### What the task asks
The listing that follows must be retyped in full, exactly.

### Records to use
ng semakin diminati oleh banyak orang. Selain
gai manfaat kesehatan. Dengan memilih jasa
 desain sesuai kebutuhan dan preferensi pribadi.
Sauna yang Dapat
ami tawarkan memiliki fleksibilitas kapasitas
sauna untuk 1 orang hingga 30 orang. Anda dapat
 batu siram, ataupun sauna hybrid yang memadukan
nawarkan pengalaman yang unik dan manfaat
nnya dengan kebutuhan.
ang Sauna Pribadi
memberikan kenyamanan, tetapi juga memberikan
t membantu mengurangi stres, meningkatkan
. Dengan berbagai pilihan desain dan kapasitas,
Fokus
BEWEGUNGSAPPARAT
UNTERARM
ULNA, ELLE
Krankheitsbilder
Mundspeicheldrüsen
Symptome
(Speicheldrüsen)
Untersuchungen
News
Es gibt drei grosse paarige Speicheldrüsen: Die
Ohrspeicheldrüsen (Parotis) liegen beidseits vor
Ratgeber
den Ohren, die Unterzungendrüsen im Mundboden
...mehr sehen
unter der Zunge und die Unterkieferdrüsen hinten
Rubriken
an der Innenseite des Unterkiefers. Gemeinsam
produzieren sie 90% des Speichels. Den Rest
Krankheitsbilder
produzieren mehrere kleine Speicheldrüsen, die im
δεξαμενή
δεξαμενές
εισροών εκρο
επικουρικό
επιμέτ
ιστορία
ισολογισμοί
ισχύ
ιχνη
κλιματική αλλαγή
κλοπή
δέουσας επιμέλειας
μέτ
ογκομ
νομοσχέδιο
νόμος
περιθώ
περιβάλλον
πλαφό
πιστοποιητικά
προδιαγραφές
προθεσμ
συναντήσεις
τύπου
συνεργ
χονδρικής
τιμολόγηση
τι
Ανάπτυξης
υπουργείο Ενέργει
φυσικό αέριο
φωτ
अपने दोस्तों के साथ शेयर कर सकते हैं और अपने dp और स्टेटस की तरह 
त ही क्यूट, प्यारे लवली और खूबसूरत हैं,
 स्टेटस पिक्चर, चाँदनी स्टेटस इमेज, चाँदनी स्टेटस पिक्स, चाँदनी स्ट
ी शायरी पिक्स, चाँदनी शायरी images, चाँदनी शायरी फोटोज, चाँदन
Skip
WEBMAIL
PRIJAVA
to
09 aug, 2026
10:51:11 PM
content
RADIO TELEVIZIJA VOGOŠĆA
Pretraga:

### Answer to the exercise
ng semakin diminati oleh banyak orang. Selain
gai manfaat kesehatan. Dengan memilih jasa
 desain sesuai kebutuhan dan preferensi pribadi.
Sauna yang Dapat
ami tawarkan memiliki fleksibilitas kapasitas
sauna untuk 1 orang hingga 30 orang. Anda dapat
 batu siram, ataupun sauna hybrid yang memadukan
nawarkan pengalaman yang unik dan manfaat
nnya dengan kebutuhan.
ang Sauna Pribadi
memberikan kenyamanan, tetapi juga memberikan
t membantu mengurangi stres, meningkatkan
. Dengan berbagai pilihan desain dan kapasitas,
Fokus
BEWEGUNGSAPPARAT
UNTERARM
ULNA, ELLE
Krankheitsbilder
Mundspeicheldrüsen
Symptome
(Speicheldrüsen)
Untersuchungen
News
Es gibt drei grosse paarige Speicheldrüsen: Die
Ohrspeicheldrüsen (Parotis) liegen beidseits vor
Ratgeber
den Ohren, die Unterzungendrüsen im Mundboden
...mehr sehen
unter der Zunge und die Unterkieferdrüsen hinten
Rubriken
an der Innenseite des Unterkiefers. Gemeinsam
produzieren sie 90% des Speichels. Den Rest
Krankheitsbilder
produzieren mehrere kleine Speicheldrüsen, die im
δεξαμενή
δεξαμενές
εισροών εκρο
επικουρικό
επιμέτ
ιστορία
ισολογισμοί
ισχύ
ιχνη
κλιματική αλλαγή
κλοπή
δέουσας επιμέλειας
μέτ
ογκομ
νομοσχέδιο
νόμος
περιθώ
περιβάλλον
πλαφό
πιστοποιητικά
προδιαγραφές
προθεσμ
συναντήσεις
τύπου
συνεργ
χονδρικής
τιμολόγηση
τι
Ανάπτυξης
υπουργείο Ενέργει
φυσικό αέριο
φωτ
अपने दोस्तों के साथ शेयर कर सकते हैं और अपने dp और स्टेटस की तरह 
त ही क्यूट, प्यारे लवली और खूबसूरत हैं,
 स्टेटस पिक्चर, चाँदनी स्टेटस इमेज, चाँदनी स्टेटस पिक्स, चाँदनी स्ट
ी शायरी पिक्स, चाँदनी शायरी images, चाँदनी शायरी फोटोज, चाँदन
Skip
WEBMAIL
PRIJAVA
to
09 aug, 2026
10:51:11 PM
content
RADIO TELEVIZIJA VOGOŠĆA
Pretraga:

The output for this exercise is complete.